Sent In The Scattering
Today's Readings:
[ Acts 8:1b-8; Ps 66:1-6; Jn 6:35-40 ]
Persecution scatters. That is how today’s reading from Acts begins... “that day a severe persecution began against the church in Jerusalem, and all except the apostles were scattered”. By every worldly measure, this looks like loss: broken community, fear, displacement. Yet the very next lines reveal a quiet, surprising truth—those who were scattered “went from place to place, proclaiming the word”. What seemed like an ending becomes a beginning.
In similar fashion, St. Francis embraced a life without clinging, a willingness to be “sent,” even when the sending came through hardship rather than choice. The Gospel does not depend on stability or comfort; it travels lightly, carried in the hearts of those who trust. Like Philip in Samaria, the scattered become sowers, and “there was great joy in that city”. Joy, not despite suffering, but somehow through it.
Psalm 66 echoes this paradox: “Make a joyful noise to God, all the earth… Come and see what God has done”. The psalmist invites us to look again, to see that God’s works often unfold in ways we would not design. The sea becomes dry land; the place of fear becomes a path forward. The Franciscan heart learns to praise not only in clarity, but in confusion, trusting that God is at work even when we are being led somewhere unexpected.

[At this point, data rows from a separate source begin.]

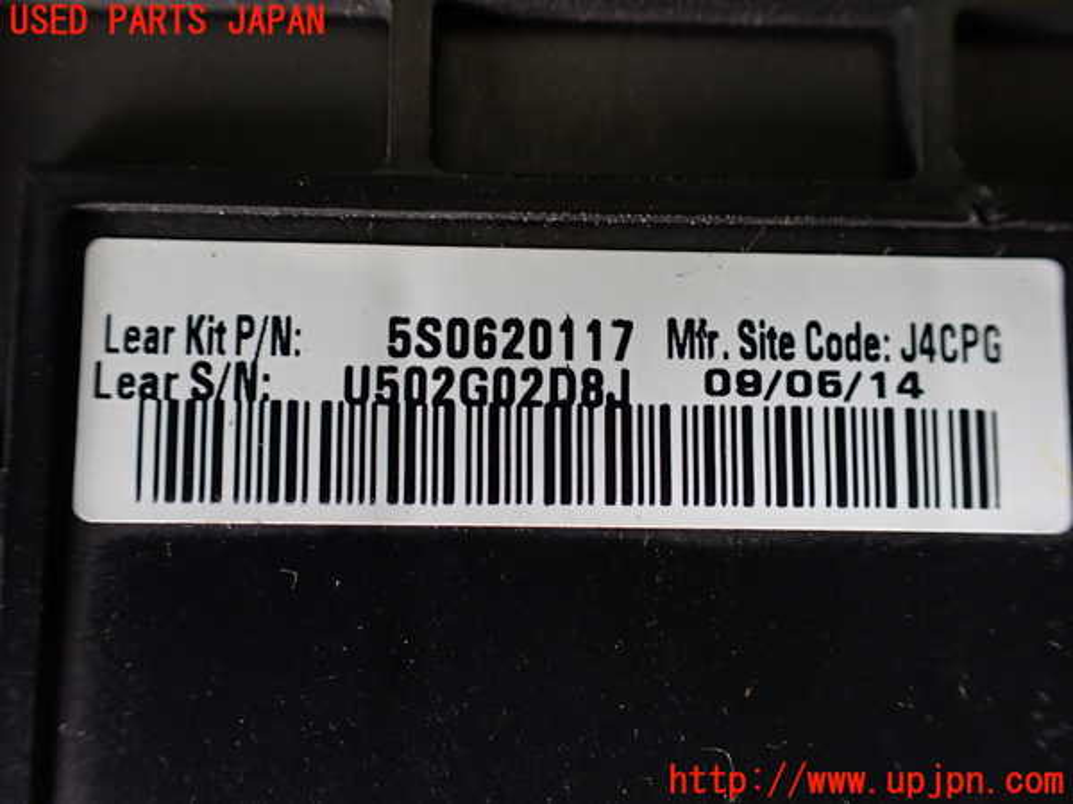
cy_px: 402
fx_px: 930
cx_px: 536
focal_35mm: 30
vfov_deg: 46.8
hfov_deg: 60.0
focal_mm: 5.4
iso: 250
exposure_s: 1/125
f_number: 2.3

In the Gospel, Jesus anchors this trust: “I am the bread of life. Whoever comes to me will never be hungry, and whoever believes in me will never be thirsty”. When everything else is taken or shaken, Christ remains. He is not merely provision; He is presence. And His promise is steady: “I should lose nothing of all that he has given me”.
To follow Christ, then, is not to avoid scattering, but to carry Him into it. Wherever we are sent—willingly or unwillingly—there is the possibility of proclamation, of quiet witness, of joy taking root. Like Francis, we are invited to hold lightly to place and tightly to Christ, trusting that nothing given to Him is ever truly lost.